Yesterday, Wednesday, Tunisian President Kais Saied called for action to reduce the inflation rate, which indicates high prices in local markets.
During his meeting with the Governor of the Central Bank of Tunisia, Fathi Zuhair Al-Nouri, Saeed stressed “more work to reduce the inflation rate, which has reached 6.2%, and to provide foreign currency reserves, which as of Wednesday reached 122 supply days.”
He said, “The foreign exchange reserves indicate the beginning of the recovery of the Tunisian economy, the effects of which must spread to everyone,” without providing a specific number for foreign exchange reserves.
Tunisia’s foreign exchange reserves until last December amounted to slightly more than $8 billion, according to the Central Bank.

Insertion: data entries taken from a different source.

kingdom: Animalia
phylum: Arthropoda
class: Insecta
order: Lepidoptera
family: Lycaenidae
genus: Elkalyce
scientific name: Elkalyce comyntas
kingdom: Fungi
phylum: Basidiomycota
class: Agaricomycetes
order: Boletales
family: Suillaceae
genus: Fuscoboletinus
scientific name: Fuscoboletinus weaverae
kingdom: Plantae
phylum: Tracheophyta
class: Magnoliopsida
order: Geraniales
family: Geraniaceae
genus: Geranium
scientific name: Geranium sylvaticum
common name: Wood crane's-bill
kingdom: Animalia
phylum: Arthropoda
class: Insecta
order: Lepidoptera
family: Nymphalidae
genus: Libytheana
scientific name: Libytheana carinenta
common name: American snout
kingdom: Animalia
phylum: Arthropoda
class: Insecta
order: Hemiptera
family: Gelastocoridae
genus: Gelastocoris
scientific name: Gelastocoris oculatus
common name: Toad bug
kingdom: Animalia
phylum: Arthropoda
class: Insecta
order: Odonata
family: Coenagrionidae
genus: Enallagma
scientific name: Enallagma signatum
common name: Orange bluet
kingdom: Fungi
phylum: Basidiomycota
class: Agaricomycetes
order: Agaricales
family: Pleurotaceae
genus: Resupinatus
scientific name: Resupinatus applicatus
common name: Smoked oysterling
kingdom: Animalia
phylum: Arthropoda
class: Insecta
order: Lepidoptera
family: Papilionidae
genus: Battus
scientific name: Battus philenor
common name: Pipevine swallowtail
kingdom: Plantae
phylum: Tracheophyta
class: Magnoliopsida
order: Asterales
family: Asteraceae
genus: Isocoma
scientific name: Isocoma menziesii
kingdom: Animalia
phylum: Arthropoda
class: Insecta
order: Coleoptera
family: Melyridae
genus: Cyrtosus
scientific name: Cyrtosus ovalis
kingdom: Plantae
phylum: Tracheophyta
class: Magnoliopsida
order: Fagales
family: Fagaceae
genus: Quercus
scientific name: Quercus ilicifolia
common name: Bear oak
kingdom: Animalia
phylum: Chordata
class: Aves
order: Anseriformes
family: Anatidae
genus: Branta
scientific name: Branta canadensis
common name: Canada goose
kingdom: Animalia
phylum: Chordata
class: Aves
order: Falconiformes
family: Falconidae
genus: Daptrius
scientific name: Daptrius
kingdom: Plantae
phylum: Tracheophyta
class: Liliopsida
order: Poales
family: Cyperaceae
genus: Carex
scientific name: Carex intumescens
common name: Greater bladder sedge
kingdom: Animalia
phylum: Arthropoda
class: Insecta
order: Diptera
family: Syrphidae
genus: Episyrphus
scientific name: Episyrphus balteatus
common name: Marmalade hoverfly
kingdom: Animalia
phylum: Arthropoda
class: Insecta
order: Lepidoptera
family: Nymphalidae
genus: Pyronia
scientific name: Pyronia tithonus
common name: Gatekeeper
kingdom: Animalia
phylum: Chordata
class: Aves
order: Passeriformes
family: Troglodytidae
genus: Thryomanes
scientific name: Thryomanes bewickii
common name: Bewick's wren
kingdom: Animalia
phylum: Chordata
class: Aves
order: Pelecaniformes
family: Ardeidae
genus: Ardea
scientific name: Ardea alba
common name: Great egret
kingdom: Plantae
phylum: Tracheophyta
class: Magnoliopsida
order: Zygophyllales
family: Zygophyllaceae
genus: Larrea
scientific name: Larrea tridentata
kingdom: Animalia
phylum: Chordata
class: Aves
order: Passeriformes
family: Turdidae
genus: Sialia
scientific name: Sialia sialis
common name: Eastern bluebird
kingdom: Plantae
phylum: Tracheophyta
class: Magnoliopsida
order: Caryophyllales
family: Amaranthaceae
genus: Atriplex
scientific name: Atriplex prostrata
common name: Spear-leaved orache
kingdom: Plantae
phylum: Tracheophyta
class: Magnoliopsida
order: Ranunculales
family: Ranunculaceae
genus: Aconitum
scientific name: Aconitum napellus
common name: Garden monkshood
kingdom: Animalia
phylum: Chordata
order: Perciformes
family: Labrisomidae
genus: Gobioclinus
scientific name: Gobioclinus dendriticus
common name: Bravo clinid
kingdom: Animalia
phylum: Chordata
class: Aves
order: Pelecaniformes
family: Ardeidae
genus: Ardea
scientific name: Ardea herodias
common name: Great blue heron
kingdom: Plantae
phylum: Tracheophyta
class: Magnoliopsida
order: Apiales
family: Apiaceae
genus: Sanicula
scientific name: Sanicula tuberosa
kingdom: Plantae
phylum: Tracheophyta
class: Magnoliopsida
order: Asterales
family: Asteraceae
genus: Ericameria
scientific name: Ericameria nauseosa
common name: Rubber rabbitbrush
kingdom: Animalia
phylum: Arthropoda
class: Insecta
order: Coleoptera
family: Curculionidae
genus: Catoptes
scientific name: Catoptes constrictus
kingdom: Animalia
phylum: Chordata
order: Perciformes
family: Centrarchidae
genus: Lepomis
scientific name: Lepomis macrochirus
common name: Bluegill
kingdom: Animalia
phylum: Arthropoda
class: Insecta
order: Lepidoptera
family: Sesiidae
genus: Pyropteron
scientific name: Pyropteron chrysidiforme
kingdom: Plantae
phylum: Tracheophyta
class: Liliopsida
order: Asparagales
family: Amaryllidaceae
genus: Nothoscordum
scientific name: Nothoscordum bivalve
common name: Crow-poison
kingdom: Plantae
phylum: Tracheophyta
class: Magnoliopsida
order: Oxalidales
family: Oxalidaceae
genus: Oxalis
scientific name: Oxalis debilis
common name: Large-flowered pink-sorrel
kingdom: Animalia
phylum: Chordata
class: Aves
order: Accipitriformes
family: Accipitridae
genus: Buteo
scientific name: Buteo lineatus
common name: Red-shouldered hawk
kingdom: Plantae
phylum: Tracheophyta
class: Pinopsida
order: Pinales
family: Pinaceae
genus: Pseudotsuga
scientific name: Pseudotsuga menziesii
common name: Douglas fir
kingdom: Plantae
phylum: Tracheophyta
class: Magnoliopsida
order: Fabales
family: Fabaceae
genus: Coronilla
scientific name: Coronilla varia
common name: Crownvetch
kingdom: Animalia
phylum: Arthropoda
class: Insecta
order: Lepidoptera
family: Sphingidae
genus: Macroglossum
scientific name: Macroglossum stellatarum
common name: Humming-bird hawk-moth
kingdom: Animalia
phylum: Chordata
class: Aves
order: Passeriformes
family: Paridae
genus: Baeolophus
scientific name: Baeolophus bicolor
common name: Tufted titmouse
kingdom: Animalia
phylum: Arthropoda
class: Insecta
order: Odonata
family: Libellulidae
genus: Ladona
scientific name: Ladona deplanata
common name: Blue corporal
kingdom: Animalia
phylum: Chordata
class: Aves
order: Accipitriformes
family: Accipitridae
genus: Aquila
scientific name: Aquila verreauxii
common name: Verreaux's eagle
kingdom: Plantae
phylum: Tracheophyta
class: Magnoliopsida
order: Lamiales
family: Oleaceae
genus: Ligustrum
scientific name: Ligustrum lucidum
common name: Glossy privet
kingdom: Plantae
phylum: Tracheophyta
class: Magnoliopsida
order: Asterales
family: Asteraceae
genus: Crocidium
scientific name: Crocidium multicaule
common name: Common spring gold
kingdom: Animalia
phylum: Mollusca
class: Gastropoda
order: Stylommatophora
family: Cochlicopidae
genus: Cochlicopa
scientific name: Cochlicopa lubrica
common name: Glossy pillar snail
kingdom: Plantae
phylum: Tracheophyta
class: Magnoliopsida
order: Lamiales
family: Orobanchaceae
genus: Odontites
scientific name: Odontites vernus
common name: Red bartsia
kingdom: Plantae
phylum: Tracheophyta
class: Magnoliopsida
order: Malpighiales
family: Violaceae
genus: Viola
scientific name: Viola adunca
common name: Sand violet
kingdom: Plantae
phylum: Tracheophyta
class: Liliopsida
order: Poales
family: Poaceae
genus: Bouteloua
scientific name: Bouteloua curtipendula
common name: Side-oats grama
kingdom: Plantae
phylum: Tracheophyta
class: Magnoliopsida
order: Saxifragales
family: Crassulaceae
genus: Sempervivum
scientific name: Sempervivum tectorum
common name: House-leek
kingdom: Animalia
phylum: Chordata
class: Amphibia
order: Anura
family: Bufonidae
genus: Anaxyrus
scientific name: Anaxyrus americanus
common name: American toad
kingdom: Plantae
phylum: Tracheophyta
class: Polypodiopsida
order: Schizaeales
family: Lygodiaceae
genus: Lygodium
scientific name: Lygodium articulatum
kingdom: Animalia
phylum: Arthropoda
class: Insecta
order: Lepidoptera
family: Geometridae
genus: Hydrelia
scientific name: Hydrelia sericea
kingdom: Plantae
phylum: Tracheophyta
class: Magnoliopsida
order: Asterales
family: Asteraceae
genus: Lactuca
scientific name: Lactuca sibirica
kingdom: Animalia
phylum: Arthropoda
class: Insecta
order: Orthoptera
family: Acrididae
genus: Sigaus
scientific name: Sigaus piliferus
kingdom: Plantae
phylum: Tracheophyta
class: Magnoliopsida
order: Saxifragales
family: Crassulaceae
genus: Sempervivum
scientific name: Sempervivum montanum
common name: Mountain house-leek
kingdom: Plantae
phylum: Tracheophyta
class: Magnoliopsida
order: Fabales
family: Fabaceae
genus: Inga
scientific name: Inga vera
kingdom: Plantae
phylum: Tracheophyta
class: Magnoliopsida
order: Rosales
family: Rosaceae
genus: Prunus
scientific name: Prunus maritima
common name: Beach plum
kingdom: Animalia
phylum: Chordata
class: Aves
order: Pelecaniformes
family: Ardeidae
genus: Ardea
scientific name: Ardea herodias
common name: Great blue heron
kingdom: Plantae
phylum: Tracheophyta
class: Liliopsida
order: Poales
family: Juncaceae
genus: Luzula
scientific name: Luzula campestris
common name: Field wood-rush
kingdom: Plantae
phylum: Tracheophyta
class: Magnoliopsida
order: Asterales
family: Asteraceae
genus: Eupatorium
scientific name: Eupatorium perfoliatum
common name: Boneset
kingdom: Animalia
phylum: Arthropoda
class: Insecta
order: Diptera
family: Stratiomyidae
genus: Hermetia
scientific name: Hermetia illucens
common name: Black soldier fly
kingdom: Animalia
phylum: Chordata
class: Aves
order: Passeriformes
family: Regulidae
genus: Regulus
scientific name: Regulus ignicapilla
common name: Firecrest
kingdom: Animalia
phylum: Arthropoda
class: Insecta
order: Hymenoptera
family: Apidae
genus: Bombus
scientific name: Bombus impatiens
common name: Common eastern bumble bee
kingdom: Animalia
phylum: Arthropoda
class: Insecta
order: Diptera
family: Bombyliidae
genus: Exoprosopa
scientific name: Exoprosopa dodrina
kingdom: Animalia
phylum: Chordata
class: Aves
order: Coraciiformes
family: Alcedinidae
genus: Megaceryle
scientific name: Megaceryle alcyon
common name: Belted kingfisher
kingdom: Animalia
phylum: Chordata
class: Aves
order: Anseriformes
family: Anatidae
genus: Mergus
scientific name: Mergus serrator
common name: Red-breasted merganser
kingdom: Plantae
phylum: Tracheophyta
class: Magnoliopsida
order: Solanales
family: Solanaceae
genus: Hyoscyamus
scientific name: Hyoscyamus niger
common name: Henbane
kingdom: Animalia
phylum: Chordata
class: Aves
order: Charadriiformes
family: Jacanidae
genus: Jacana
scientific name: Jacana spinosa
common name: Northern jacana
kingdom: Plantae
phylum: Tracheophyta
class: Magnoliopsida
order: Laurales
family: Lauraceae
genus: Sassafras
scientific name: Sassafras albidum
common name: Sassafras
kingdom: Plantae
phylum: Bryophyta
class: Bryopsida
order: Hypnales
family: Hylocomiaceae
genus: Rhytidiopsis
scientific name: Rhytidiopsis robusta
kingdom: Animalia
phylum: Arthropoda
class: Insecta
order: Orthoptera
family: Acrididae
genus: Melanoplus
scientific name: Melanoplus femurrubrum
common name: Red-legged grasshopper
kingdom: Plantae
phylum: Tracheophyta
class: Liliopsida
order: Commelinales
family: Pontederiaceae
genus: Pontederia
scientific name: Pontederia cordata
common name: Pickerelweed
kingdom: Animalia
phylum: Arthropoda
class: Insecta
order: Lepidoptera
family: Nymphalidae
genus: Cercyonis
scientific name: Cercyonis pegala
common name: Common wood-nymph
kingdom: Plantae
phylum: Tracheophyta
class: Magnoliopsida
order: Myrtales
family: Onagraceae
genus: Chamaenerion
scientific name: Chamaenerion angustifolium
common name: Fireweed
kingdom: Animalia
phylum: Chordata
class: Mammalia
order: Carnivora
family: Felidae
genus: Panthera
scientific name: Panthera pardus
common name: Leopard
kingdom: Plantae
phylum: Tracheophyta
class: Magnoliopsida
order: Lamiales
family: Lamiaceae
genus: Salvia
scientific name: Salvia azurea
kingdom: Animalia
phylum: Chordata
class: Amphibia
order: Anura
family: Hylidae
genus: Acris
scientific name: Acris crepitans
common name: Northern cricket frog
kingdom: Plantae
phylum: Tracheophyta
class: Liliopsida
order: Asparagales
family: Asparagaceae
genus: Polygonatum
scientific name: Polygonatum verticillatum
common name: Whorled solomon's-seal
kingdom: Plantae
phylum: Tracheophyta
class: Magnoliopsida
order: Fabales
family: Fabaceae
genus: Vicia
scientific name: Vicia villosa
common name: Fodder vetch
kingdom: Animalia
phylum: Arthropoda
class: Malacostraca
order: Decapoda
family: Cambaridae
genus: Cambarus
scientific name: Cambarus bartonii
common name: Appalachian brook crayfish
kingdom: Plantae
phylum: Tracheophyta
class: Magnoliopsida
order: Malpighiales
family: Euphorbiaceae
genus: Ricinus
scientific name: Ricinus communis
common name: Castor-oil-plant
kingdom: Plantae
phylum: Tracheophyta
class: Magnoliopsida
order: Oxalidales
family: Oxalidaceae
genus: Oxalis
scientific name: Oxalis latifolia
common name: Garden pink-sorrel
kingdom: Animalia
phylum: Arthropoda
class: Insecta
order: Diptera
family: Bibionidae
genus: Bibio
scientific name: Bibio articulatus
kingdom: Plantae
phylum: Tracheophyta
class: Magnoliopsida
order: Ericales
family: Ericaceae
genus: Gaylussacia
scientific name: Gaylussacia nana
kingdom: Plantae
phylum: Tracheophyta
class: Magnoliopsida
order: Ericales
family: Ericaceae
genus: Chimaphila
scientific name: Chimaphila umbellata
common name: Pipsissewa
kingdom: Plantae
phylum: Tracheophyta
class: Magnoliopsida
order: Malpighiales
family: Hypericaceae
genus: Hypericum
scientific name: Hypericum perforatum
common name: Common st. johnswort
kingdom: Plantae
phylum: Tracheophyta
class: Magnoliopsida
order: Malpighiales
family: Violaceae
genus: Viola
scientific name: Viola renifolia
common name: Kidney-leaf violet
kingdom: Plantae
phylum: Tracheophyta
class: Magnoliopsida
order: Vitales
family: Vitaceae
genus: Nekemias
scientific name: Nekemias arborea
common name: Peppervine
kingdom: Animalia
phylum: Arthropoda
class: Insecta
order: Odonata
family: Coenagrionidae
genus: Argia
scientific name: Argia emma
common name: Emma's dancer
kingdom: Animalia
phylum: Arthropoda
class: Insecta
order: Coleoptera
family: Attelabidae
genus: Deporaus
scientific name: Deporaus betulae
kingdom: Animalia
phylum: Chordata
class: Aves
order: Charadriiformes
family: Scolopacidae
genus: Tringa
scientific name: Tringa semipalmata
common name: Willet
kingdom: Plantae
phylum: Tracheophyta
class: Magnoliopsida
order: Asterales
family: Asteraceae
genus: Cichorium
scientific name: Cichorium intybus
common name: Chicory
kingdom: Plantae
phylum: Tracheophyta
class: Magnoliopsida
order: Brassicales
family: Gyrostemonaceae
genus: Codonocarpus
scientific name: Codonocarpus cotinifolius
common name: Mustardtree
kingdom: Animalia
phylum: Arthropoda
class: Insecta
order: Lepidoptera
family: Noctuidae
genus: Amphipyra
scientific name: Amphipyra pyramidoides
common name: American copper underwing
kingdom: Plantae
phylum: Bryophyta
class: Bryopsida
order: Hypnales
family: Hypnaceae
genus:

Saeed stressed “the need for all public (governmental) and private banks to engage in the national effort to push investment and facilitate financial transactions,” according to what was reported in a presidential statement.
On January 6, the Tunisian authorities announced that the annual consumer price inflation rate had declined to 6.2% last December, compared to 6.6% in November.
At the beginning of this year, the Central Bank of Tunisia left the main interest rate unchanged at 8%, as part of continuing to follow a cautious monetary policy in light of inflationary risks.
The country suffered a severe economic crisis, exacerbated by the repercussions of the Corona pandemic, and then the high cost of importing energy and basic materials, following the outbreak of the Russian-Ukrainian war on February 24, 2022.